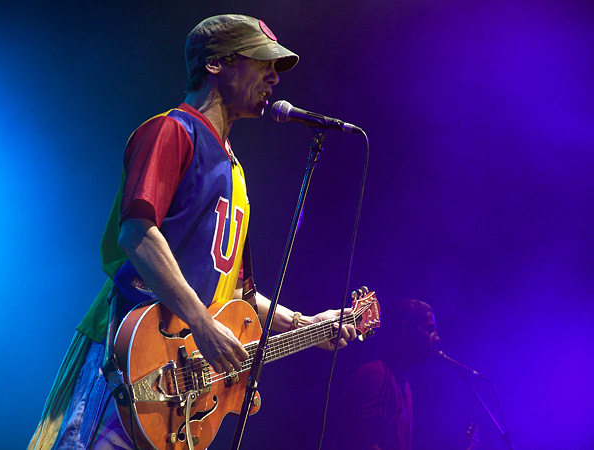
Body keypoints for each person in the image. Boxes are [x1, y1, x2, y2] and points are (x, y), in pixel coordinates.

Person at [28, 14, 357, 450]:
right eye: (263, 63)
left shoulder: (235, 171)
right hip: (131, 355)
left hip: (181, 379)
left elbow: (234, 291)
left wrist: (303, 324)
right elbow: (137, 234)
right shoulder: (171, 130)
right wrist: (202, 323)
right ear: (216, 64)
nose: (274, 78)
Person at [340, 298, 440, 450]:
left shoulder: (403, 385)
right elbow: (364, 444)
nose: (437, 338)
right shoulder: (376, 377)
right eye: (429, 329)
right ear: (405, 331)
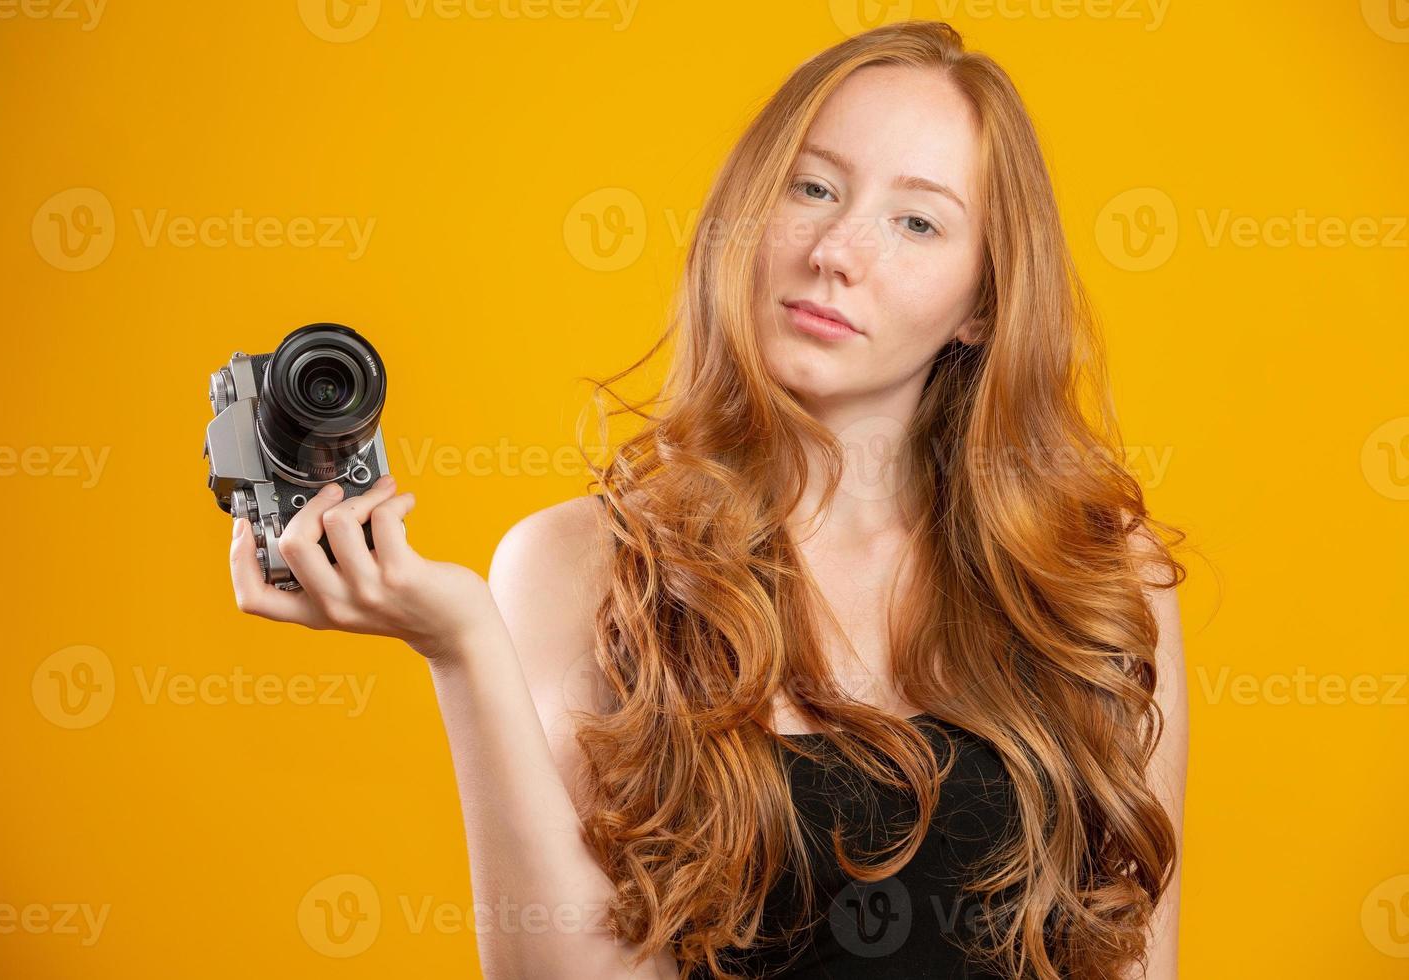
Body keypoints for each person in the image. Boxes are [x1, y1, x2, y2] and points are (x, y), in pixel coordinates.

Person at [229, 20, 1189, 980]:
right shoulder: (581, 564)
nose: (836, 251)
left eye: (917, 222)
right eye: (811, 188)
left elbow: (1138, 959)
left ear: (982, 301)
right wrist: (461, 646)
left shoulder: (1096, 574)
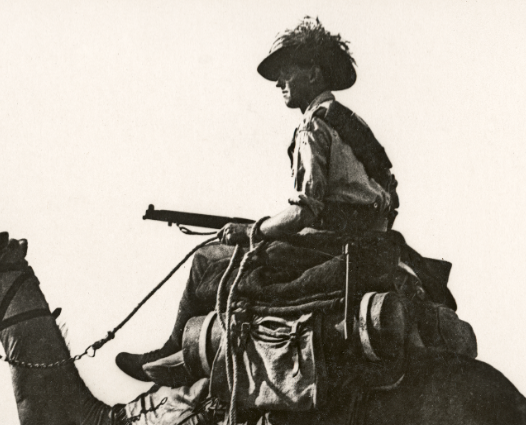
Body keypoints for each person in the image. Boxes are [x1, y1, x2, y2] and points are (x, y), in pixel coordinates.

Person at [116, 17, 399, 383]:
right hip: (365, 244)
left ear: (313, 74)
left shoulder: (313, 126)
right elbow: (386, 197)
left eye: (286, 73)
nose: (280, 83)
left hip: (329, 248)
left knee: (205, 261)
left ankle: (175, 355)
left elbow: (303, 211)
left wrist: (253, 230)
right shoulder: (352, 123)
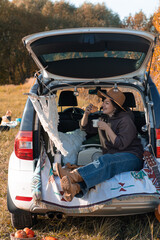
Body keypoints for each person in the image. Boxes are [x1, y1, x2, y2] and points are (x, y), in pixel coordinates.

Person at [55, 86, 144, 202]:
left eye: (107, 103)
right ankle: (75, 188)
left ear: (115, 106)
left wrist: (107, 128)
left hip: (131, 157)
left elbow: (121, 144)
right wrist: (86, 115)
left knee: (106, 161)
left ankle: (72, 176)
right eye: (103, 102)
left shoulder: (126, 120)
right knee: (102, 167)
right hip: (114, 157)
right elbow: (85, 127)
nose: (103, 105)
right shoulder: (105, 118)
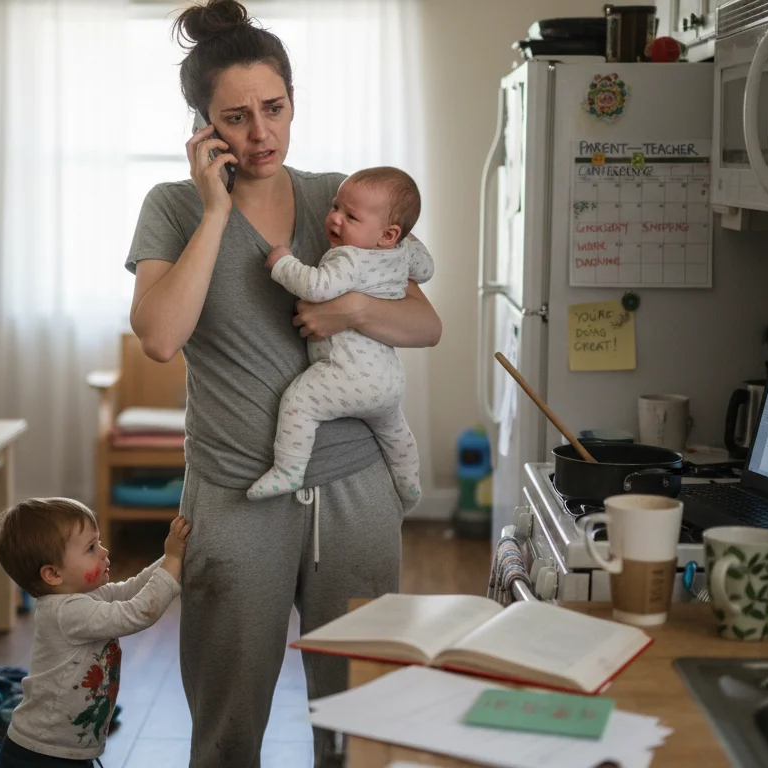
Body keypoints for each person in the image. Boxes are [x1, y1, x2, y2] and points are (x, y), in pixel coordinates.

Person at [125, 1, 442, 764]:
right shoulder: (172, 208)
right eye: (235, 118)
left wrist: (351, 309)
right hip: (236, 494)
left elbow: (424, 323)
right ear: (203, 128)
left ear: (294, 101)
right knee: (227, 728)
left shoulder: (340, 201)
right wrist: (214, 213)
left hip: (356, 492)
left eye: (273, 108)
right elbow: (161, 337)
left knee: (362, 723)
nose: (260, 134)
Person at [249, 166, 434, 512]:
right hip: (388, 381)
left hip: (347, 376)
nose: (335, 219)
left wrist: (282, 263)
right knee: (396, 434)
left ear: (387, 234)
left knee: (299, 403)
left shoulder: (348, 257)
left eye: (351, 216)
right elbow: (427, 269)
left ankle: (289, 470)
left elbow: (316, 287)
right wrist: (403, 238)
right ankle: (409, 486)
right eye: (336, 207)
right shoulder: (402, 252)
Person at [0, 498, 190, 768]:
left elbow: (131, 589)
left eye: (98, 542)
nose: (103, 551)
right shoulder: (66, 612)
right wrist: (173, 560)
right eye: (91, 548)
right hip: (41, 756)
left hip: (66, 750)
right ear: (53, 574)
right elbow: (138, 612)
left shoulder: (85, 596)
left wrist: (172, 558)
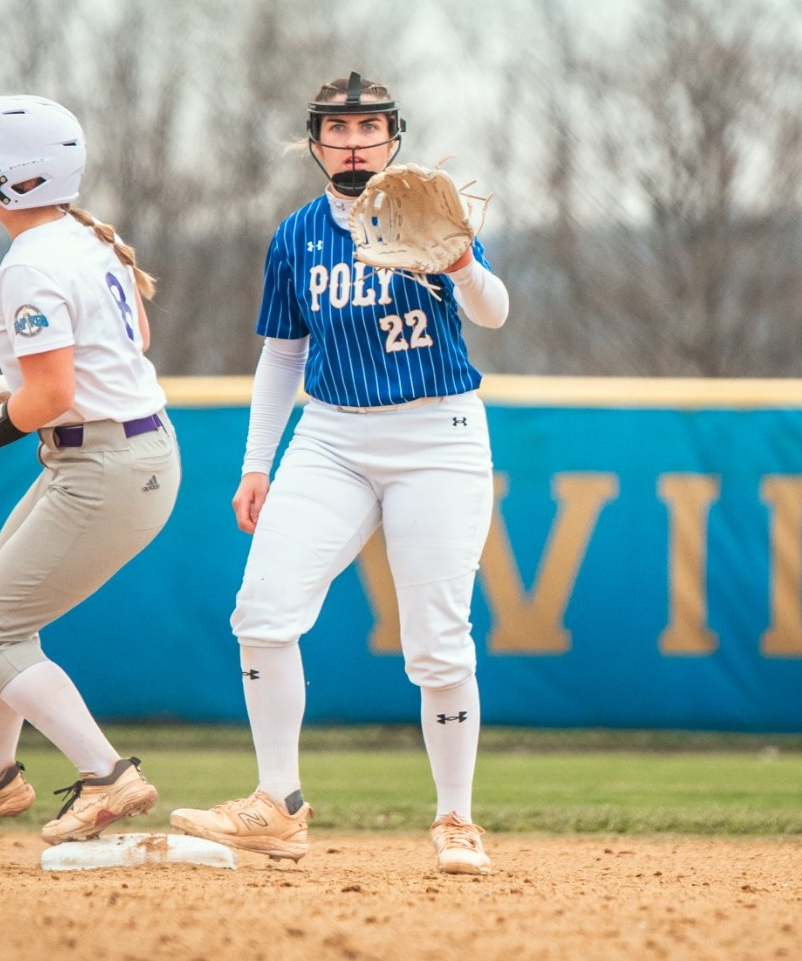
###
- What you will do -
Retype the entire listing exactly as it appears, dropping only the pictures.

- Exercise answer -
Body keypoints for each person in the image. Boxes are [x1, y1, x2, y2] and points are (x, y), in pixel coordinates.

Person at [28, 14, 357, 450]:
right eye: (263, 63)
left shoulder: (235, 171)
right hip: (131, 355)
left hip: (181, 379)
left elbow: (234, 291)
left wrist: (303, 324)
right elbow: (137, 234)
right shoulder: (171, 130)
right wrist: (202, 323)
right ear: (216, 64)
nose: (274, 78)
Person at [340, 298, 440, 450]:
left shoulder: (403, 385)
right elbow: (364, 444)
nose: (437, 338)
right shoulder: (376, 377)
right eye: (429, 329)
right ear: (405, 331)
Body keypoints for each person in the image. Boxes are [x1, y1, x2, y2] and points are (x, y), in pixel coordinates.

Person at [229, 20, 1189, 980]:
right shoulder: (581, 564)
nose: (836, 251)
left eye: (917, 222)
right eye: (811, 188)
left elbow: (1138, 959)
left ear: (982, 301)
right wrist: (461, 646)
left shoulder: (1096, 574)
Body keypoints for each person in the image. Boxes are [x1, y1, x2, y2] and points are (x, y), in pixel coordinates.

Person at [116, 17, 399, 383]:
right hip: (365, 244)
left ear: (313, 74)
left shoulder: (313, 126)
right elbow: (386, 197)
left eye: (286, 73)
nose: (280, 83)
left hip: (329, 248)
left knee: (205, 261)
left ankle: (175, 355)
left elbow: (303, 211)
left wrist: (253, 230)
right shoulder: (352, 123)
Body keypoints for each person in the image. Boxes are [x1, y1, x2, y2] and points are (x, y), in pixel coordinates.

Person at [55, 86, 144, 202]:
left eye: (107, 103)
right ankle: (75, 188)
left ear: (115, 106)
left wrist: (107, 128)
left hip: (131, 157)
left elbow: (121, 144)
right wrist: (86, 115)
left knee: (106, 161)
left ankle: (72, 176)
right eye: (103, 102)
left shoulder: (126, 120)
right knee: (102, 167)
right hip: (114, 157)
right elbow: (85, 127)
nose: (103, 105)
right shoulder: (105, 118)
Body keypoints for each person in the image. Boxes are [x1, y1, x2, y2] and points are (x, y), in pixel coordinates.

Person at [125, 1, 442, 764]:
right shoulder: (172, 208)
right eye: (235, 118)
left wrist: (351, 309)
right hip: (236, 494)
left elbow: (424, 323)
right ear: (203, 128)
left ear: (294, 101)
right knee: (227, 728)
left shoulder: (340, 201)
right wrist: (214, 213)
left hip: (356, 492)
left eye: (273, 108)
right elbow: (161, 337)
left knee: (362, 723)
nose: (260, 134)
Person at [249, 166, 434, 512]:
right hip: (388, 381)
left hip: (347, 376)
nose: (335, 219)
left wrist: (282, 263)
right knee: (396, 434)
left ear: (387, 234)
left knee: (299, 403)
left shoulder: (348, 257)
left eye: (351, 216)
right elbow: (427, 269)
left ankle: (289, 470)
left elbow: (316, 287)
right wrist: (403, 238)
right ankle: (409, 486)
right eye: (336, 207)
right shoulder: (402, 252)
Person at [0, 498, 190, 768]:
left elbow: (131, 589)
left eye: (98, 542)
nose: (103, 551)
right shoulder: (66, 612)
right wrist: (173, 560)
right eye: (91, 548)
right hip: (41, 756)
left hip: (66, 750)
right ear: (53, 574)
right elbow: (138, 612)
left shoulder: (85, 596)
left wrist: (172, 558)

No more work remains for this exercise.